[Do this] From the data below, select each line containing the string "skArc" and copy those lines out.

Collection entries
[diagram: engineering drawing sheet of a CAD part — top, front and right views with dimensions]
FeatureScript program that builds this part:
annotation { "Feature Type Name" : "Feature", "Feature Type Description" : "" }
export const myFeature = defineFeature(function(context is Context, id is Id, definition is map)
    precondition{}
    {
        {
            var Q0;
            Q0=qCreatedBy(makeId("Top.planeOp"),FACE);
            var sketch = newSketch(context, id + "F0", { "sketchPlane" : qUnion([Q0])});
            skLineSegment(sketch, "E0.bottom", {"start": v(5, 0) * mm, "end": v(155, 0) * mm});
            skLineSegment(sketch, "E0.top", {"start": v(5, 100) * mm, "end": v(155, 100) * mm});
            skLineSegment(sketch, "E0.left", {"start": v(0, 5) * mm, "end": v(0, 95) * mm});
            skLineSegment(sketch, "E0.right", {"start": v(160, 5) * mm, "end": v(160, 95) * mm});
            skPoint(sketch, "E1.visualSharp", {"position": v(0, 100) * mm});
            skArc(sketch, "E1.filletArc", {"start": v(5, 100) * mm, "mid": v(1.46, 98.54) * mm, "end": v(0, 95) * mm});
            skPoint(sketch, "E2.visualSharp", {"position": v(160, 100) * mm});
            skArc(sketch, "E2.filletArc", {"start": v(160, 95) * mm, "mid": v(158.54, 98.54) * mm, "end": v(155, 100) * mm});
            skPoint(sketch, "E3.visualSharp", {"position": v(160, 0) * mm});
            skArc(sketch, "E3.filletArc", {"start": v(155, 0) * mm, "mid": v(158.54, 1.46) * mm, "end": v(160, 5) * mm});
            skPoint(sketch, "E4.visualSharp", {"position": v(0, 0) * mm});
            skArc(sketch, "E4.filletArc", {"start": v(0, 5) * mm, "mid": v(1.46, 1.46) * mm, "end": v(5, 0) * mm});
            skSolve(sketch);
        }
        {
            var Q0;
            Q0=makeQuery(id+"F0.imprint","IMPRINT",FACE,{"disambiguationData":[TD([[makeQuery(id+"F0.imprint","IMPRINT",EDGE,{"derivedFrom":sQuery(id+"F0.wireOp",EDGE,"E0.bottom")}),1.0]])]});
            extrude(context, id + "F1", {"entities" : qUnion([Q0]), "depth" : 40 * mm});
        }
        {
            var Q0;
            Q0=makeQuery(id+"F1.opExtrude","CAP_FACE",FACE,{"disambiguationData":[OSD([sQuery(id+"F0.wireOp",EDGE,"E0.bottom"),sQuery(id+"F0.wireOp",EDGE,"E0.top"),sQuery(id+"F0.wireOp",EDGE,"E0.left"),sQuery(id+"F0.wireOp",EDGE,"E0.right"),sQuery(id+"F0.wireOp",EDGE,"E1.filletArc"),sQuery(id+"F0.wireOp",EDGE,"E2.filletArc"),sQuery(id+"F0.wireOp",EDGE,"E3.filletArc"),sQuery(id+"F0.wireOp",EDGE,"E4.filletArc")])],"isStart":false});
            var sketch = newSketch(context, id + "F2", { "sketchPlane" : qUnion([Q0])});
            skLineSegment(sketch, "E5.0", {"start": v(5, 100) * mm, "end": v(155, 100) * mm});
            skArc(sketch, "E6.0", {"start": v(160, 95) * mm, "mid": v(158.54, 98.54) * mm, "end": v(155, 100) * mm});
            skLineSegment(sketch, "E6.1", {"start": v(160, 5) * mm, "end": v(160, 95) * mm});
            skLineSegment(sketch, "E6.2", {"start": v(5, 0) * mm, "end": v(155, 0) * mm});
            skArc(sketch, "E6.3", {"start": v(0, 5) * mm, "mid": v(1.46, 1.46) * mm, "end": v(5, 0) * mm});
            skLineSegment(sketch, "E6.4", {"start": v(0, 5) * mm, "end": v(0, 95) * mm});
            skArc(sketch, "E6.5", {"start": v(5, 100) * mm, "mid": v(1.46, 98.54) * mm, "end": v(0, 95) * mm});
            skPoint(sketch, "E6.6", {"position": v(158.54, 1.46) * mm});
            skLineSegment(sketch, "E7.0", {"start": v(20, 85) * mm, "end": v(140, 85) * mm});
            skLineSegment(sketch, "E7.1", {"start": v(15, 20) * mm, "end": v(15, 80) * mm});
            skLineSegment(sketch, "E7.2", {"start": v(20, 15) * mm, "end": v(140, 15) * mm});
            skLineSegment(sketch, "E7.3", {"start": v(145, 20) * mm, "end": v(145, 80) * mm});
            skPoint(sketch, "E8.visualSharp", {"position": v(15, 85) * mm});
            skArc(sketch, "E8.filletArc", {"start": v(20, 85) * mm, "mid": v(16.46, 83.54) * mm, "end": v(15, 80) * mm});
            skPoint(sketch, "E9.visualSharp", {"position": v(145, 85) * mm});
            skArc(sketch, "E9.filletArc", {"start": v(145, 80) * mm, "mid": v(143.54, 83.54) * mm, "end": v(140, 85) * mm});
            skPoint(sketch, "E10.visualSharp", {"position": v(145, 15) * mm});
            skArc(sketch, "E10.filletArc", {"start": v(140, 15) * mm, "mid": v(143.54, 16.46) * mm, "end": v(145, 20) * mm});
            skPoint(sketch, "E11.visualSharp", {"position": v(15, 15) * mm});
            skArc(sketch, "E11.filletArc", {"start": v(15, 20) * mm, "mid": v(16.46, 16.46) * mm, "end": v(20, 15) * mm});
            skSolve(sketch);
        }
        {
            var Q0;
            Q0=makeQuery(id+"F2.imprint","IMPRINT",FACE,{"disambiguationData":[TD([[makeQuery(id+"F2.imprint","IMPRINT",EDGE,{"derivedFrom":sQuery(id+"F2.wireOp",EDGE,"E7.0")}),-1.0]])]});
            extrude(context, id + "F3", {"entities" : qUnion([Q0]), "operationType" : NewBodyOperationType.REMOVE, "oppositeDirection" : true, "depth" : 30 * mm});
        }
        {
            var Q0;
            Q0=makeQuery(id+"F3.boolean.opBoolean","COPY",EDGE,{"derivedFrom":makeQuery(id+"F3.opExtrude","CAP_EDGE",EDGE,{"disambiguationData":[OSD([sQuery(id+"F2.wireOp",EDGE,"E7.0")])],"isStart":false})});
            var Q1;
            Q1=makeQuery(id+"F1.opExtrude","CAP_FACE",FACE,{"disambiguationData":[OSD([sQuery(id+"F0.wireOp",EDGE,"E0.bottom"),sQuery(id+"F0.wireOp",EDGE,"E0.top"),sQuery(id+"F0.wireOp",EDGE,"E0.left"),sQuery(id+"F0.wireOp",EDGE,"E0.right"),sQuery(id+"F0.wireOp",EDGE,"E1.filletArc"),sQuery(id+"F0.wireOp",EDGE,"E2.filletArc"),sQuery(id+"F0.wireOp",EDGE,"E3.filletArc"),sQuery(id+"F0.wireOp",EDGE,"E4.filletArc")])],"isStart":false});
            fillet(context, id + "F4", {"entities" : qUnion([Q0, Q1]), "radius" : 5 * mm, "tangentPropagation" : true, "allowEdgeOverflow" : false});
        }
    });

...

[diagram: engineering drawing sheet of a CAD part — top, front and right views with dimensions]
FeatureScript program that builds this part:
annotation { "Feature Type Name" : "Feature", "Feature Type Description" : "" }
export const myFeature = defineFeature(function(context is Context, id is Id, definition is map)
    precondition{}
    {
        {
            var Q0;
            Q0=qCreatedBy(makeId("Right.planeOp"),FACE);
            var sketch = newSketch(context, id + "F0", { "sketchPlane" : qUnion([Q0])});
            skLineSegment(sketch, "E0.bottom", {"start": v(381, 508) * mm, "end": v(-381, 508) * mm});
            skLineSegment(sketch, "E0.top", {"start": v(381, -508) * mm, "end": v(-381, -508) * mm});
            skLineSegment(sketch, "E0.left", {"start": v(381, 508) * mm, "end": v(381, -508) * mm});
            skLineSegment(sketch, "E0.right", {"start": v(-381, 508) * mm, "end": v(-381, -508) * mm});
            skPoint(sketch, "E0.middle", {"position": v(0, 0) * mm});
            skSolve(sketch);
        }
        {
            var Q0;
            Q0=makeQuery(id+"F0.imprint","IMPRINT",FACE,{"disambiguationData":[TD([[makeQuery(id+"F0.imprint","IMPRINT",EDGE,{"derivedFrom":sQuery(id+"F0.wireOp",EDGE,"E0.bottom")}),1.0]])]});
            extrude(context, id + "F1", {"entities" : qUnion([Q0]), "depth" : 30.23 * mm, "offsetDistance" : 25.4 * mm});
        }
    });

[The result]
            skArc(sketch, "E1.filletArc", {"start": v(5, 100) * mm, "mid": v(1.46, 98.54) * mm, "end": v(0, 95) * mm});
            skArc(sketch, "E2.filletArc", {"start": v(160, 95) * mm, "mid": v(158.54, 98.54) * mm, "end": v(155, 100) * mm});
            skArc(sketch, "E3.filletArc", {"start": v(155, 0) * mm, "mid": v(158.54, 1.46) * mm, "end": v(160, 5) * mm});
            skArc(sketch, "E4.filletArc", {"start": v(0, 5) * mm, "mid": v(1.46, 1.46) * mm, "end": v(5, 0) * mm});
            skArc(sketch, "E6.0", {"start": v(160, 95) * mm, "mid": v(158.54, 98.54) * mm, "end": v(155, 100) * mm});
            skArc(sketch, "E6.3", {"start": v(0, 5) * mm, "mid": v(1.46, 1.46) * mm, "end": v(5, 0) * mm});
            skArc(sketch, "E6.5", {"start": v(5, 100) * mm, "mid": v(1.46, 98.54) * mm, "end": v(0, 95) * mm});
            skArc(sketch, "E8.filletArc", {"start": v(20, 85) * mm, "mid": v(16.46, 83.54) * mm, "end": v(15, 80) * mm});
            skArc(sketch, "E9.filletArc", {"start": v(145, 80) * mm, "mid": v(143.54, 83.54) * mm, "end": v(140, 85) * mm});
            skArc(sketch, "E10.filletArc", {"start": v(140, 15) * mm, "mid": v(143.54, 16.46) * mm, "end": v(145, 20) * mm});
            skArc(sketch, "E11.filletArc", {"start": v(15, 20) * mm, "mid": v(16.46, 16.46) * mm, "end": v(20, 15) * mm});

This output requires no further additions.